Dies erklärte am Dienstag zu Beginn der 124. Session des Internationalen Olympischen Komitees (IOC) in London John Fahey.

Der Chef der Welt-Anti-Doping-Agentur WADA, der sich konrekt auf die ersten sechs Monate dieses Jahres bezog, merkte allerdings an: "Ich weiß nicht, wie viele dieser Sportler sich für Olympia qualifiziert hätten. Jedenfalls ist es gut, dass sie nicht in London sind."

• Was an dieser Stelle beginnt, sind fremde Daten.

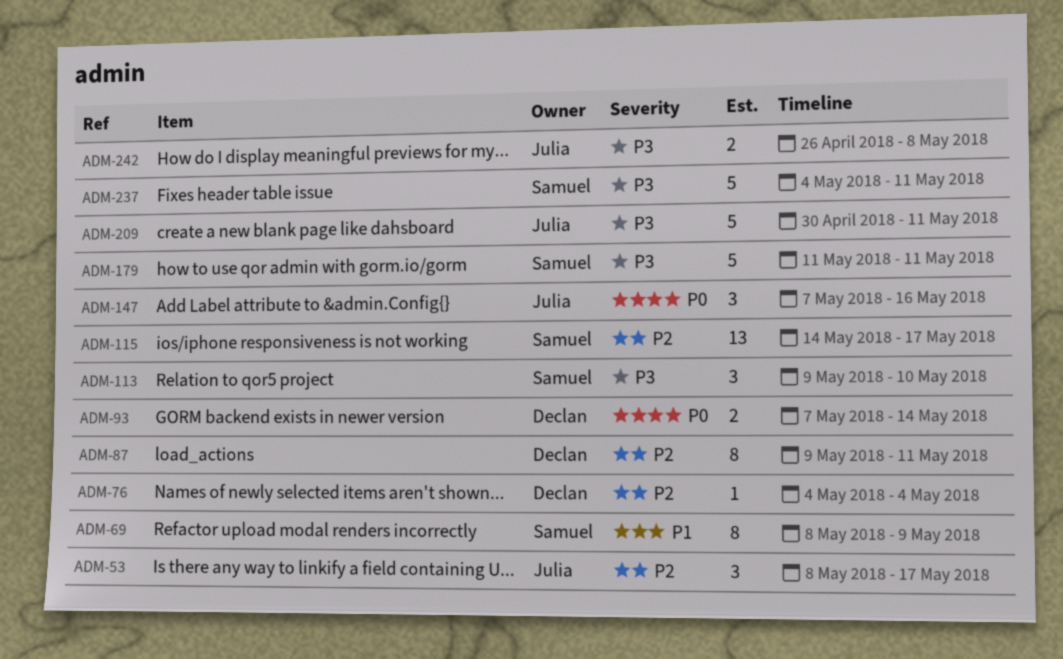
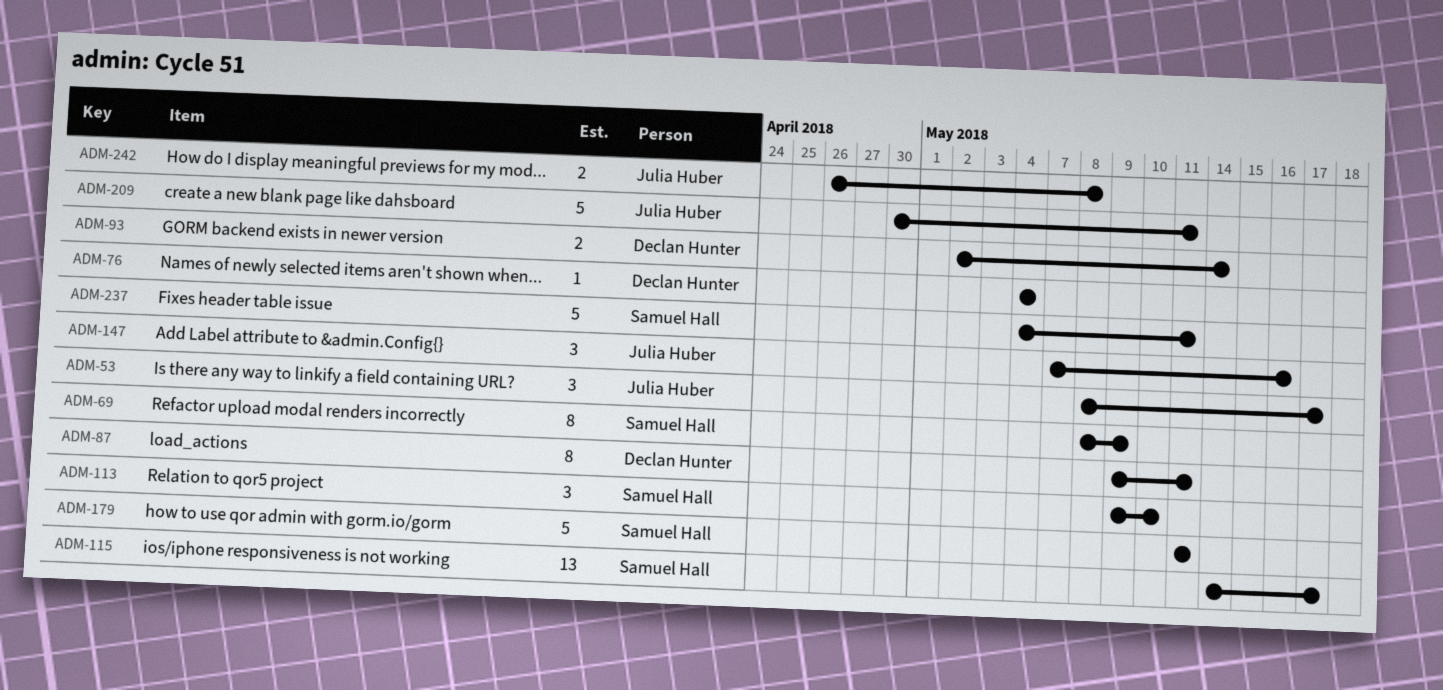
ADM-93, start: May 7 -> May 2

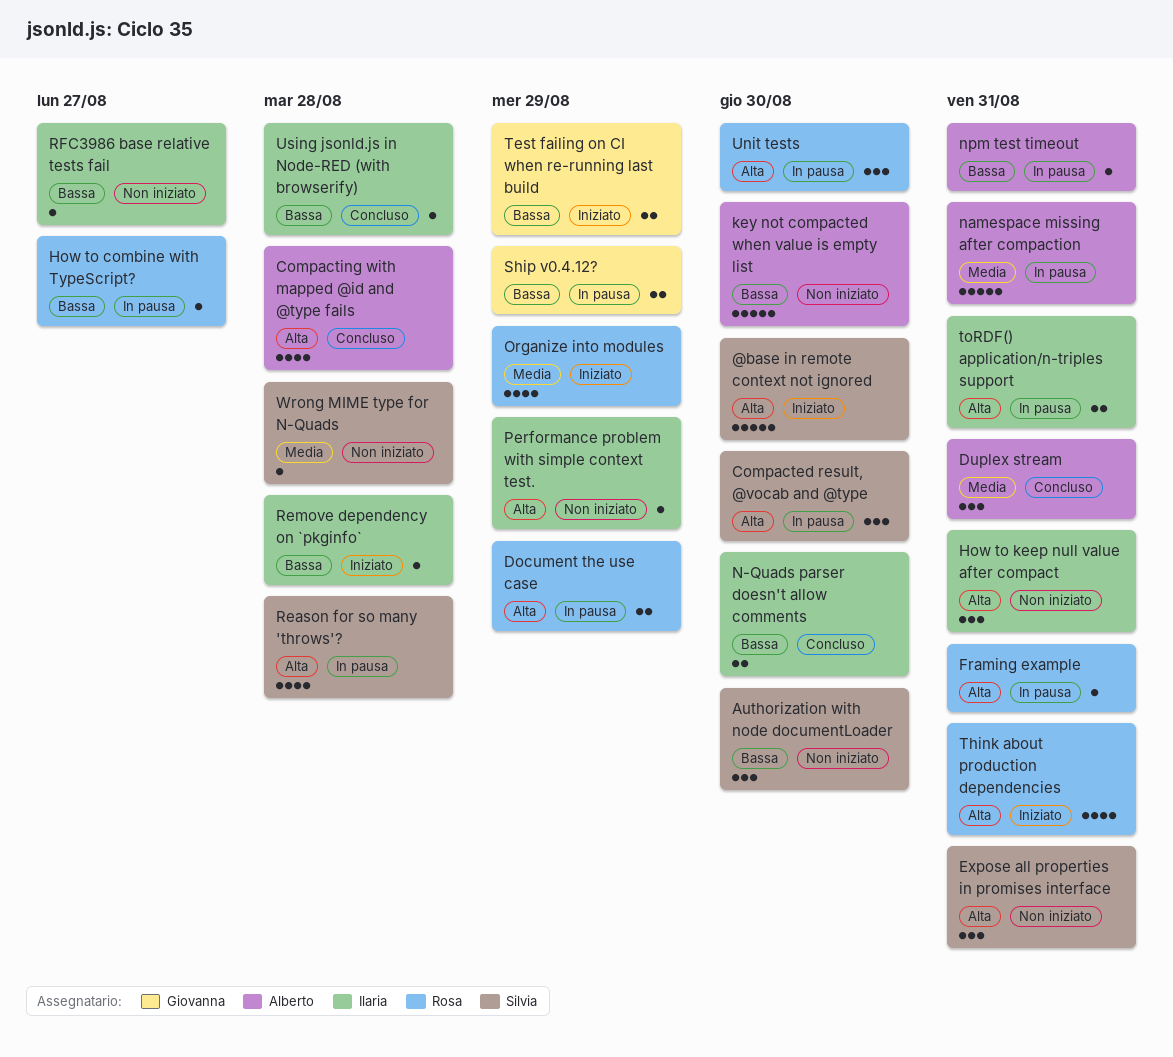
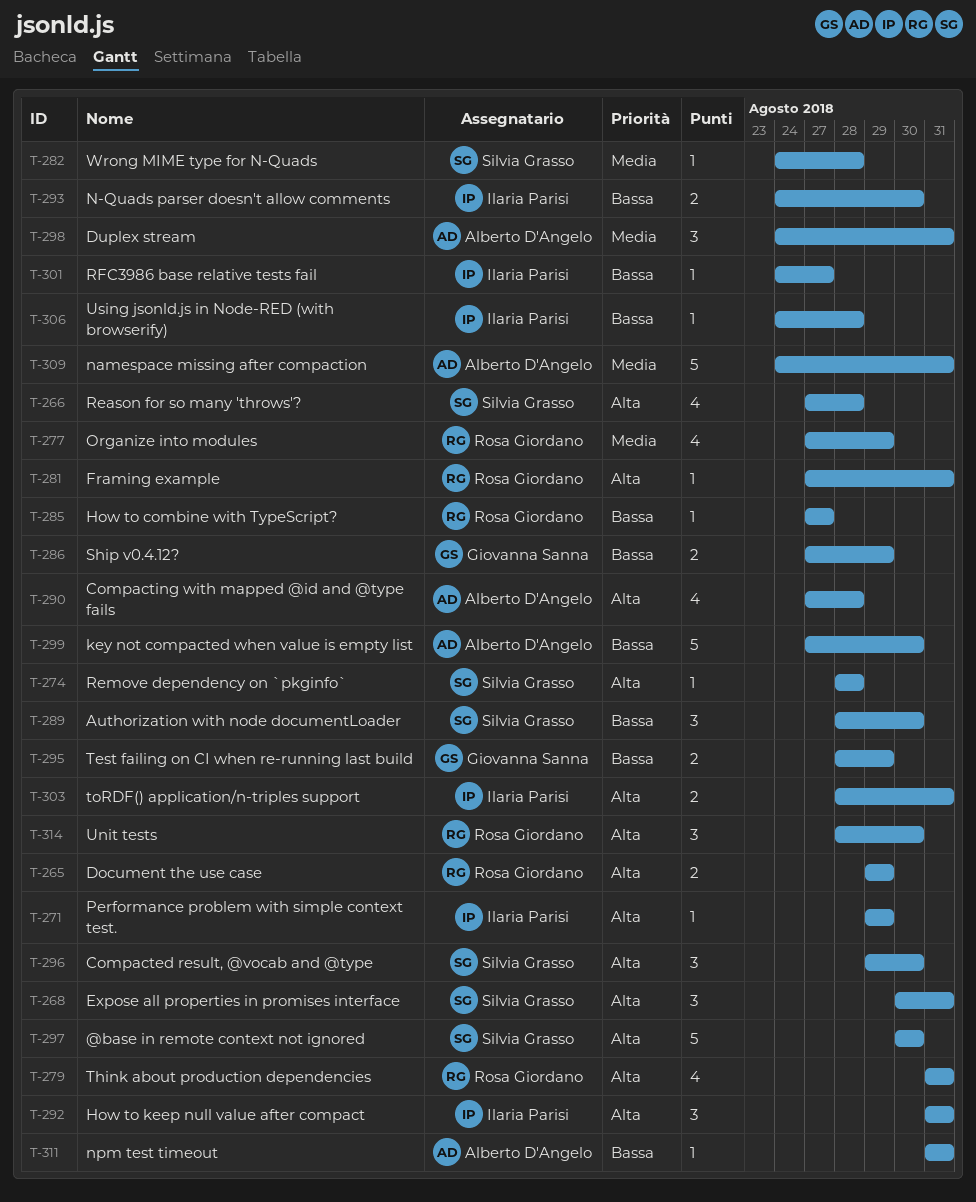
Remove dependency on `pkginfo`, owner: Ilaria Parisi -> Silvia Grasso
Remove dependency on `pkginfo`, priority: Bassa -> Alta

Ziel sei es gewesen, die Spiele in London "so sauber wie möglich" zu machen, sagte Fahey: "Den Athleten muss bewusst sein, dass ihre Chancen, davonzukommen, so klein sind wie niemals zuvor."

Seit Öffnung des Olympischen Dorfes am 16. Juli werden in London sogenannte Trainingskontrollen vorgenommen. Laut IOC-Medienchef Mark Adams waren nach einer Woche (Stichtag Montag) alle 300 Proben negativ.

Bei Olympia (27. Juli bis 12. August) und den Paralympics (29. August bis 9. September) soll es insgesamt 6250 Kontrollen geben. Im Londoner Labor sind etwa 1000 Mitarbeiter rund um die Uhr mit den Analysen beschäftigt.